All commemorations of the Queen’s achievement beg an uncomfortable, underlying question. How much longer until she dies? It’s a very morbid matter to ponder, but the monarchy is by definition a rather morbid institution, and death is a routine part of its proper functioning. The Queen’s eventual death will undoubtedly trigger enormous constitutional controversy—and possibly even crisis—across the Commonwealth, and will likely usher in an intense wave of debate on the future of the Crown. It’s therefore a perfectly reasonable eventuality to speculate about, and so speculate I will.
It’s worth noting that of course I do not eagerly anticipate the Queen’s death, and I don’t bear the Queen any personal ill will.

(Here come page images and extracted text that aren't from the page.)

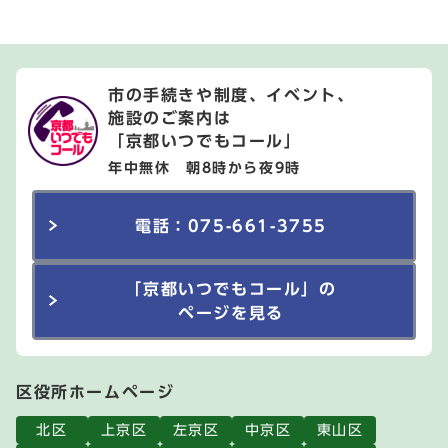
市の手続きや制度、イベント、
施設のご案内は
「京都いつでもコール」
年中無休 朝8時から夜9時
電話：075-661-3755
「京都いつでもコール」の
ページを見る
区役所ホームページ
北区
上京区
左京区
中京区
東山区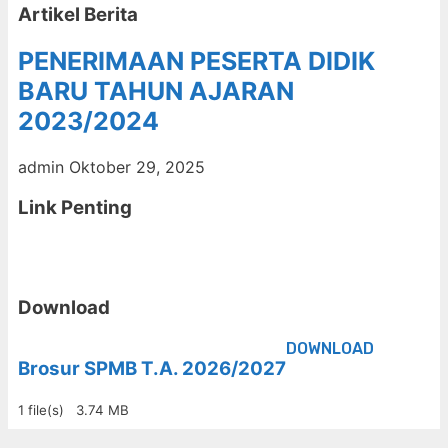
Artikel Berita
PENERIMAAN PESERTA DIDIK
BARU TAHUN AJARAN
2023/2024
admin
Oktober 29, 2025
Link Penting
Download
DOWNLOAD
Brosur SPMB T.A. 2026/2027
1 file(s)
3.74 MB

On the contrary, I think any reasonable person, be they republican or monarchist, liberal or conservative, will readily acknowledge that Elizabeth II is one of the great figures of the 20th Century, and an enormously important symbolic persona of our era, even if her political relevance was limited and flawed. I also think, however, that history will almost certainly record her as the “last great monarch” of England, and a fitting bookend to Britain’s long era of Empire and monarchy. The Queen’s death will thus not be an orderly, formulaic, or unspectacular affair, the way the deaths of her father and grandfather were. It will instead be an enormously emotional episode, in which it will be brazenly obvious to all that a definitive era has concluded, and we are now entering an uncertain twilight period.

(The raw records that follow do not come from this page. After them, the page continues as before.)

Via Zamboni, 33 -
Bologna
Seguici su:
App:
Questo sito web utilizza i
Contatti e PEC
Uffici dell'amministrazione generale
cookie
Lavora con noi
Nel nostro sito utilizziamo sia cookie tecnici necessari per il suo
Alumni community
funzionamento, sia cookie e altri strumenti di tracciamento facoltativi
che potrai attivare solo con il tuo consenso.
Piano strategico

The irony of the Queen’s success as a constitutional monarch is that she has actually done a disservice to the long-term survival of the Crown by so successfully centralizing the entire institution in her own person. All of the royal poise, dignity, formality, and aloofness that monarchists love so much and claim are inherent values of the monarchy are really just the values that Elizabeth the individual have brought to the job. They will likely die with her. The Queen’s family, as we all know, is a highly dysfunctional and decidedly undignified brood, and in the modern era embarrassed monarchists have largely cut them out of the equation in detailing “what the monarchy is,” in favor of exclusively focusing on the elderly and delightfully out-of-touch Queen. But as Elizabeth ages, it is Charles, Camilla, and the two playboy princes who are poised to inherit the Queen’s world, and will be thoroughly incapable of sustaining it, either on a personal or institutional level. The present Queen does not give interviews, has kept her political views largely hidden, and enjoys the admiration of a deferential media that does not dare gossip about her eccentricities, intellect, or sex life. This cannot be said of any of her successors.

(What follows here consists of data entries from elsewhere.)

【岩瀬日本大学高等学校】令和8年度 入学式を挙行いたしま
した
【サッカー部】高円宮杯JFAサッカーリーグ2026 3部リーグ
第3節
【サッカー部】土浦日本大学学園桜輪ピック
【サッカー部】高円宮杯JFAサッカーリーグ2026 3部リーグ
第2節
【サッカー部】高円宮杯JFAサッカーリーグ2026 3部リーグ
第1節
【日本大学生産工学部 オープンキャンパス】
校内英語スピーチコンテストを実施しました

Once this gang takes over, the post-Elizabeth monarchy will thus become a mundane, uninspiring, born-and-bred creature of Tabloid culture, headed by people who are depressingly ordinary and unsettlingly human. King Charles or William or whoever will be constantly compared unfavorably to the Last Great Queen, and everyone will be unhappy and worse off. The Commonwealth realms will wonder why we are bothering to enshrine a boring British man as our Head of State, and the Brits will ask the same. The late 2010’s or 20’s could see the Crown die an undignified death at its lowest moment.
One has to resist the urge for schadenfreude. It would be nice for all involved if there could be some sort of negotiated, polite end to the British monarchy in both Britain and the Commonwealth, in which the institution could be calmly dissoveled upon the passing (or, ideally, abdication) of Elizabeth II. It could be an agreement reached by negotiation and consensus, preserving the pride of all affected parties.
She’s been around for 81 years, but Queen Elizabeth show can’t continue forever. The sooner we prepare for the post-Elizabeth period, the sooner we can ensure that the greatness of the woman is honored by a dignified conclusion to her era, rather than an arduous and muddled mess.